Death Married My Daughter, Business As Usual and Ralph + Lina

RALPH + LINA by Ahuri Theatre, DEATH MARRIED MY DAUGHTER by Play It Again Productions and BUSINESS AS USUAL by.


RALPH + LINA by Ahuri Theatre, DEATH MARRIED MY DAUGHTER by Play It Again Productions and BUSINESS AS USUAL by ZOU Theatre (Independent Creators Cooperative). At the Theatre Centre (1115 Queen West). Runs in rep to May 18, Thursday-Saturday 7, 8:15 and 9:30 pm, Sunday matinee 2, 3:15 and 4:30 pm. $23, stu/srs $18, three-show pass $55. 416-538-0988, 3shows.ca. Ratings: Ralph: NNNN, Death: NNNN, Business: NNN

Seven talented actors + three movement-based scripts = a full evening of entertaining theatre, sometimes thoughtful, sometimes laugh-out-loud hilarious.

That’s the math for the shows presented by the Independent Creators Cooperative, made up of Ahuri Theatre, Play It Again Productions and ZOU Theatre, whose members all have a strong basis in physical theatre.

Brought together as an experiment in mentored producing and long-term development, the companies will continue developing their productions during the six-week run, a gift for young indie troupes.

Even now there’s lots to admire in the three shows, beginning with the delightful Ralph + Lina, written by director Michele Smith and performers Dan Watson and Christina Serra.

Based on the story of Serra’s grandparents, the show follows the growing romance in Italy of Ralph and Lina. He proposes and she accepts, but the Second World War intervenes Ralph disappears for seven years, first to fight and then interred in a labour camp. Lina is forced to accept another’s proposal just before Ralph returns. Her solution to wedding the partner she prefers involves a trip to Canada.

Watson and Serra play the commedia-style slapstick and quick changes with zest and vibrant energy, turning a reading of the newspaper into a battle that then becomes a passionate dance. Watson plays both suitors with a few clever shifts of voice and body, while the supple Serra is always a pleasure to watch, whether gorging on a sandwich or becoming increasingly hysterical when she doesn’t hear from Frank.

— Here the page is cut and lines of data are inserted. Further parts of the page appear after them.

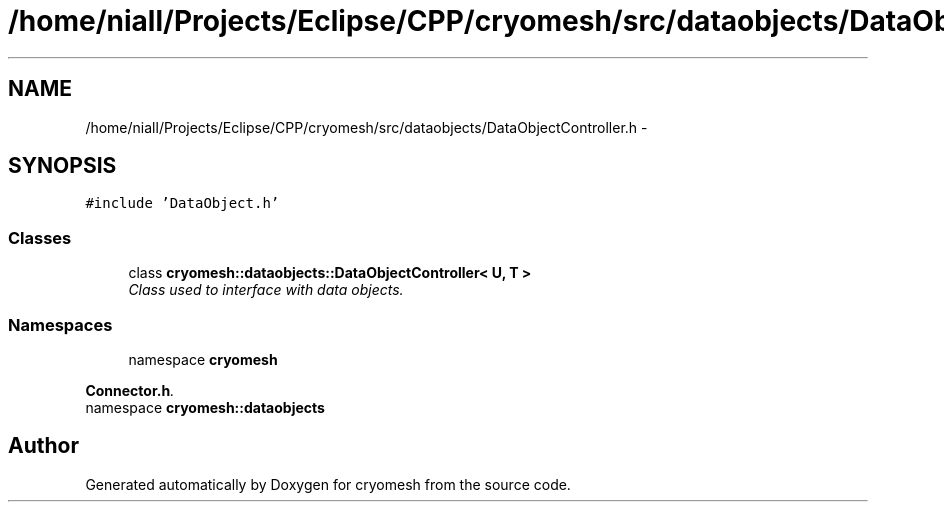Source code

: .TH "/home/niall/Projects/Eclipse/CPP/cryomesh/src/dataobjects/DataObjectController.h" 3 "Thu Jul 7 2011" "cryomesh" \" -*- nroff -*-
.ad l
.nh
.SH NAME
/home/niall/Projects/Eclipse/CPP/cryomesh/src/dataobjects/DataObjectController.h \- 
.SH SYNOPSIS
.br
.PP
\fC#include 'DataObject.h'\fP
.br

.SS "Classes"

.in +1c
.ti -1c
.RI "class \fBcryomesh::dataobjects::DataObjectController< U, T >\fP"
.br
.RI "\fIClass used to interface with data objects. \fP"
.in -1c
.SS "Namespaces"

.in +1c
.ti -1c
.RI "namespace \fBcryomesh\fP"
.br
.PP

.RI "\fI\fBConnector.h\fP. \fP"
.ti -1c
.RI "namespace \fBcryomesh::dataobjects\fP"
.br
.in -1c
.SH "Author"
.PP 
Generated automatically by Doxygen for cryomesh from the source code.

The scenes in which Lina travels to Canada and Frank sees his daughter for the first time aren’t yet focused, but that will come with performing. The big family Christmas that ends the show brings a resonantly happy conclusion.

Death Married My Daughter, created by performers Danya Buonastella and Nina Gilmour with directors Michele Smith and Dean Gilmour, has grown since last summer’s Fringe. This version is tighter, more succinct and has an added drop of acid along with its humour, which is perfectly fine given that the two characters are bouffon figures, dark-edged clowns who tease and send up viewers while entertaining them.

You’ll know them both: Shakespeare’s Ophelia and Desdemona, back from the dead to bring closure to their unhappy lives. Targeting men in general and patriarchy in particular, they skewer their respective plays and do the same, literally, to some boy dolls, intentionally objectify themselves for the male gaze and satirize right-wing commentators like Ann Coulter.

The last part of the attack goes on longer than needed – the point’s made repeatedly – but the show now has a clear structure and two well-honed performances.

High-pressure office workers, upper and middle management, are the sometimes sympathetic targets of Business As Usual, devised and performed by Viktor Lukawski, Adam Paolozza and Nicolas Di Gaetano.

Set in a corporation where everyone works far more than eight hours a day, the acrobatic action looks at a succession of suicides in a world where anger and tension are relieved by aggression, one-upmanship and lines of coke. If those things don’t work, there’s always the short walk off a high ledge to bring release.

Balancing mimed sections done to up-tempo music with sharp-edged dialogue, the three actors convincingly evoke the workers’ stress. Ken MacKenzie’s set of three movable windowed walls, lit eerily by Andre du Toit (who designed lighting for all three shows) is a plus. Still, the action feels repetitious until the last third, where the boss – who turns out to be a big baby – tells his two workers, both named Johnson, to call their wives and explain they won’t be home until Christmas. The work builds from here, with the boss (a fearsome Lukawski) displaying scary domineering tendencies of various sorts.